Advertisement

Pilfering ‘Army-Wide,’ Indicted Vet Says

Share
United Press International

A decorated veteran of the Army’s elite Rangers unit, indicted for stealing tons of grenades, anti-tank rockets and plastic explosives, testified today that military pilfering is flagrant at all levels of the Army.

“Pilfering is Army-wide, almost soldier-wide,” Shawn Helmer, a former ammunition officer at Ft. Lewis, Wash., told a congressional task force led by Sen. Pete Wilson (R-Calif.).

“As far as fighting units, the stealing (of ammunition and explosives) took place from the private level on up,” he said.

Advertisement

Helmer, when assigned to the 75th Rangers unit, “knew he could find a ready cash market for any of the items he came up with,” a spokesman for Wilson’s panel said.
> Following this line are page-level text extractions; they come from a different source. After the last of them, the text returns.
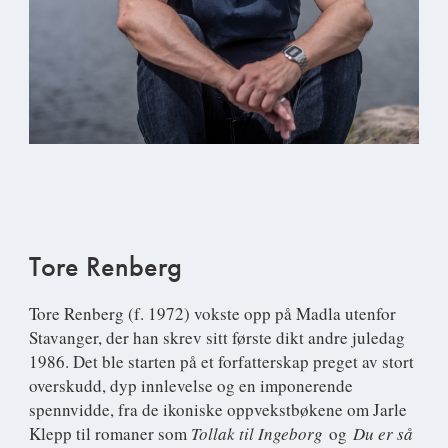
Tore Renberg
Tore Renberg
(f. 1972) vokste opp på Madla utenfor
Stavanger, der han skrev sitt første dikt andre juledag
1986. Det ble starten på et forfatterskap preget av stort
overskudd, dyp innlevelse og en imponerende
spennvidde, fra de ikoniske oppvekstbøkene om Jarle
Klepp til romaner som
Tollak til Ingeborg
og
Du er så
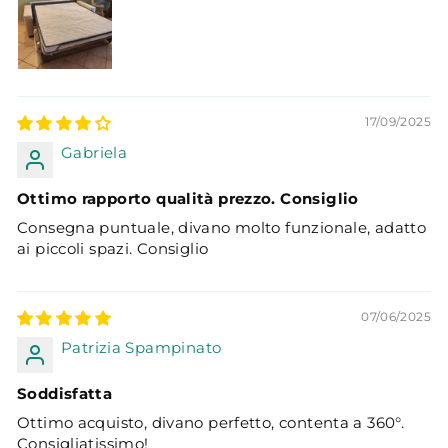
17/09/2025
Gabriela
Ottimo rapporto qualità prezzo. Consiglio
Consegna puntuale, divano molto funzionale, adatto
ai piccoli spazi. Consiglio
07/06/2025
Patrizia Spampinato
Soddisfatta
Ottimo acquisto, divano perfetto, contenta a 360°.
Consigliatissimo!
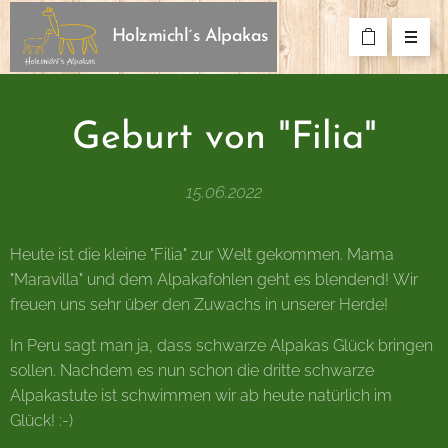
Holzmichl´s Alpakas
Geburt von "Filia"
15.06.2022
Heute ist die kleine "Filia" zur Welt gekommen. Mama
"Maravilla" und dem Alpakafohlen geht es blendend! Wir
freuen uns sehr über den Zuwachs in unserer Herde!
In Peru sagt man ja, dass schwarze Alpakas Glück bringen
sollen. Nachdem es nun schon die dritte schwarze
Alpakastute ist schwimmen wir ab heute natürlich im
Glück! :-)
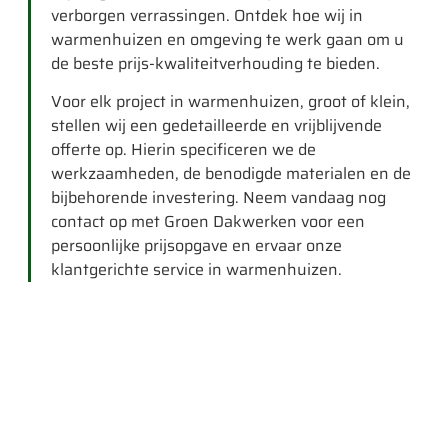
verborgen verrassingen. Ontdek hoe wij in
warmenhuizen en omgeving te werk gaan om u
de beste prijs-kwaliteitverhouding te bieden.
Voor elk project in warmenhuizen, groot of klein,
stellen wij een gedetailleerde en vrijblijvende
offerte op. Hierin specificeren we de
werkzaamheden, de benodigde materialen en de
bijbehorende investering. Neem vandaag nog
contact op met Groen Dakwerken voor een
persoonlijke prijsopgave en ervaar onze
klantgerichte service in warmenhuizen.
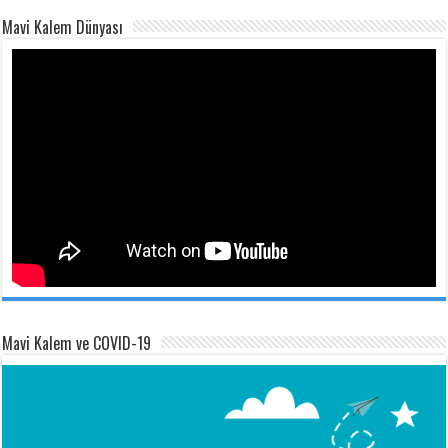
Mavi Kalem Dünyası
Mavi Kalem ve COVID-19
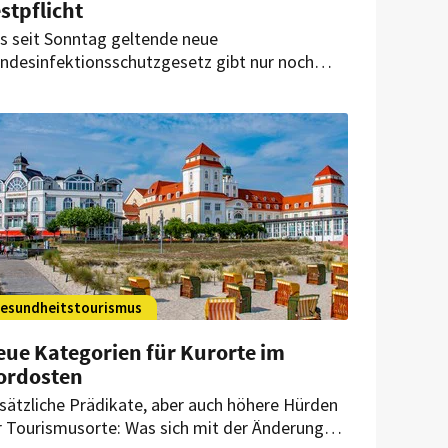
stpflicht
s seit Sonntag geltende neue
ndesinfektionsschutzgesetz gibt nur noch
nige Corona-Regeln vor. In Mecklenburg-
rpommern gilt jedoch eine Übergangsfrist bis
 April. Nach diesem Datum müssen auch dort
e Testpflichten fallen, fordern Hotellerie und
stronomie.
esundheitstourismus
eue Kategorien für Kurorte im
ordosten
sätzliche Prädikate, aber auch höhere Hürden
r Tourismusorte: Was sich mit der Änderung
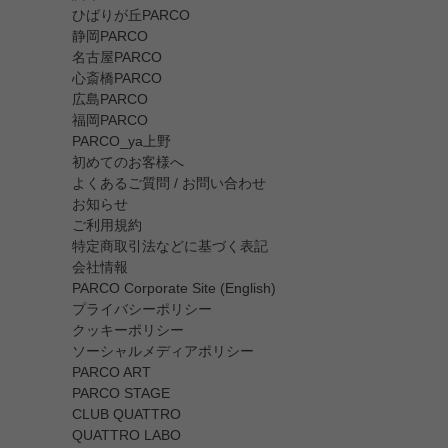
ひばりが丘PARCO
静岡PARCO
名古屋PARCO
心斎橋PARCO
広島PARCO
福岡PARCO
PARCO_ya上野
初めてのお客様へ
よくあるご質問 / お問い合わせ
お知らせ
ご利用規約
特定商取引法などに基づく表記
会社情報
PARCO Corporate Site (English)
プライバシーポリシー
クッキーポリシー
ソーシャルメディアポリシー
PARCO ART
PARCO STAGE
CLUB QUATTRO
QUATTRO LABO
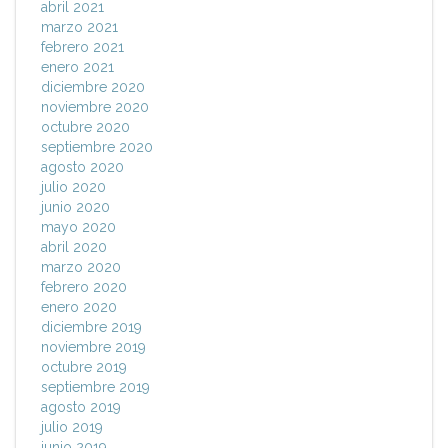
abril 2021
marzo 2021
febrero 2021
enero 2021
diciembre 2020
noviembre 2020
octubre 2020
septiembre 2020
agosto 2020
julio 2020
junio 2020
mayo 2020
abril 2020
marzo 2020
febrero 2020
enero 2020
diciembre 2019
noviembre 2019
octubre 2019
septiembre 2019
agosto 2019
julio 2019
junio 2019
The task force is studying military theft in the wake of the scandal aboard the carrier Kitty Hawk, in which $10 million in weapons and spare parts were smuggled to Iran from Navy supply centers.

“The word was out at the (Army base) that grenades went for $50 apiece. They were hot items among local motorcycle gangs,” the panel’s spokesman said.

Helmer was arrested this summer near his home in Tampa, Fla., after he tried to sell undercover police a truckload of explosives.

Authorities confiscated 23,000 pounds of ammunition and explosives from Helmer’s garage. Included in the cache were more than a hundred pounds of C-4 plastic explosive, 60 anti-personnel mines, fragmentation grenades and anti-tank rockets.

Helmer’s methods were not sophisticated.

“He just backed up a government vehicle to the supply point,” Wilson’s spokesman said, “filled it with the help of a guard and drove off. Since he was a supply officer and controlled all the paper work, he was never stopped or questioned.”